Während der Kundgebung kam es immer wieder zu Pöbeleien durch vorwiegend junge Männer. Wenige Passant:innen blieben an diesem Nachmittag stehen, das Thema scheint wenig Aufmerksamkeit zu bekommen. Umso wichtiger erscheint es, das Schweigen zu brechen und den Widerspruch in die Öffentlichkeit zu tragen. Erst vor zwei Jahren kam es in Einbeck, einer Kleinstadt unweit von Alfeld, zu einem Feminizid. Der Täter wurde zu 13 Jahren Haft verurteilt, jedoch entschied das Gericht, die Tötung nicht als geschlechtsspezifische Gewalt einzuordnen. „In der Begründung des Urteils war immer wieder die Rede von der zerrütteten Ehe und dass beide Eheleute eine tiefe gegenseitige Abneigung gehegt hätten. Diese Darstellung verschleiert, dass Besma A. von ihrem Ehemann geschlagen, getreten, bedroht und gedemütigt wurde. Nichts dergleichen fand umgekehrt statt. Von einer vermeintlichen ,Beidseitigkeit kann keine Rede sein“, so Jana Faber von der AG Prozessbegleitung.

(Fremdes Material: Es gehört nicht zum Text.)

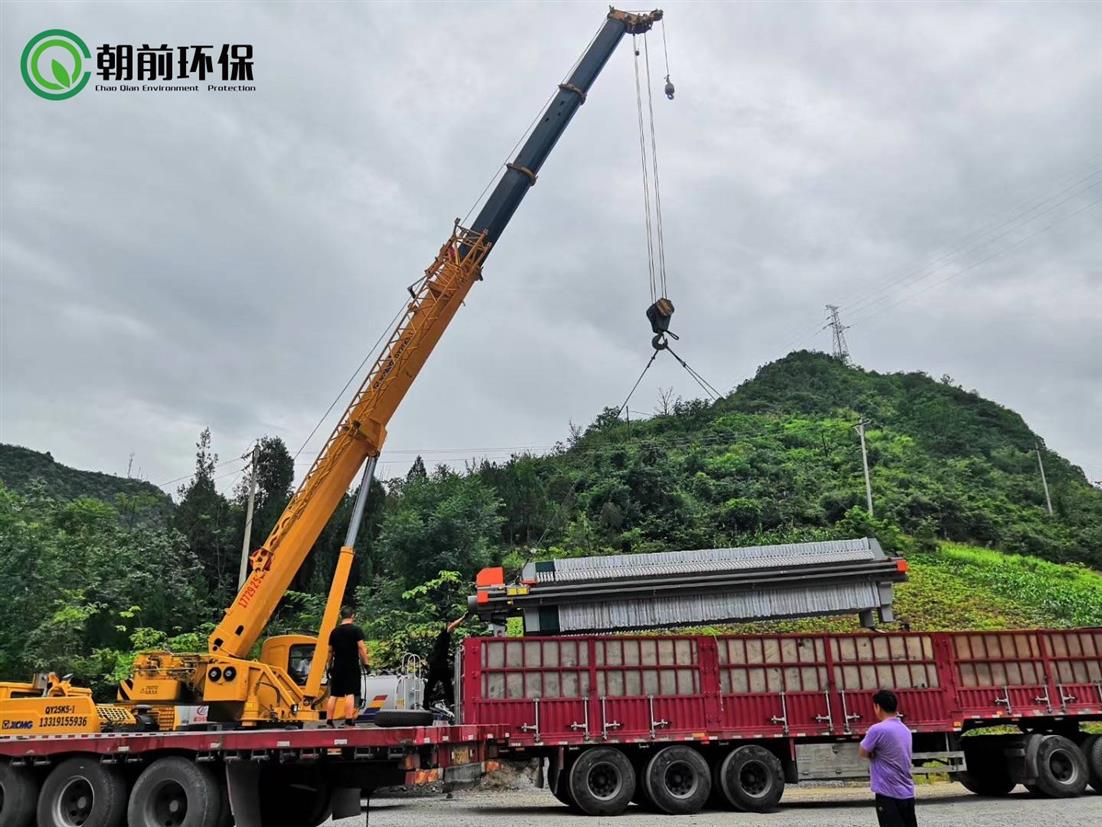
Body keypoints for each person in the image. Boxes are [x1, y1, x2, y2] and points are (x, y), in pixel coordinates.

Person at [859, 689, 917, 827]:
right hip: (907, 793)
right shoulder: (905, 729)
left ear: (877, 707)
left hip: (888, 793)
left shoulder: (877, 729)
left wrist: (873, 754)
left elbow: (862, 752)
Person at [326, 606, 369, 727]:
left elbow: (330, 651)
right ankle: (348, 719)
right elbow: (361, 648)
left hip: (337, 666)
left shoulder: (334, 632)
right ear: (352, 616)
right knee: (350, 692)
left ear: (341, 616)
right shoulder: (356, 630)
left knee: (334, 694)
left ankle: (329, 720)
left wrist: (329, 666)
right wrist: (366, 663)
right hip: (351, 665)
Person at [425, 613, 466, 708]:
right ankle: (451, 702)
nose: (454, 630)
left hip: (437, 664)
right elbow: (452, 626)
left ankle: (426, 703)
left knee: (433, 685)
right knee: (445, 684)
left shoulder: (442, 637)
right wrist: (463, 618)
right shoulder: (444, 634)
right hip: (439, 665)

Nur durch einen Offenen Brief verschiedener Fraueninitiativen 2020, die enge Begleitung der AG Prozessbegleitung und den Mut von Angehörigen wurde die Dimension der Gewalt und das Leid von Besma A. sichtbar gemacht und nach außen getragen. Viele Juristinnen, so zum Beispiel der Deutsche Juristinnenbund e.V. (djb), fordern aufgrund dieser Sachlage verpflichtende Fortbildungen für Richter:innen zum Thema geschlechtsspezifische Gewalt.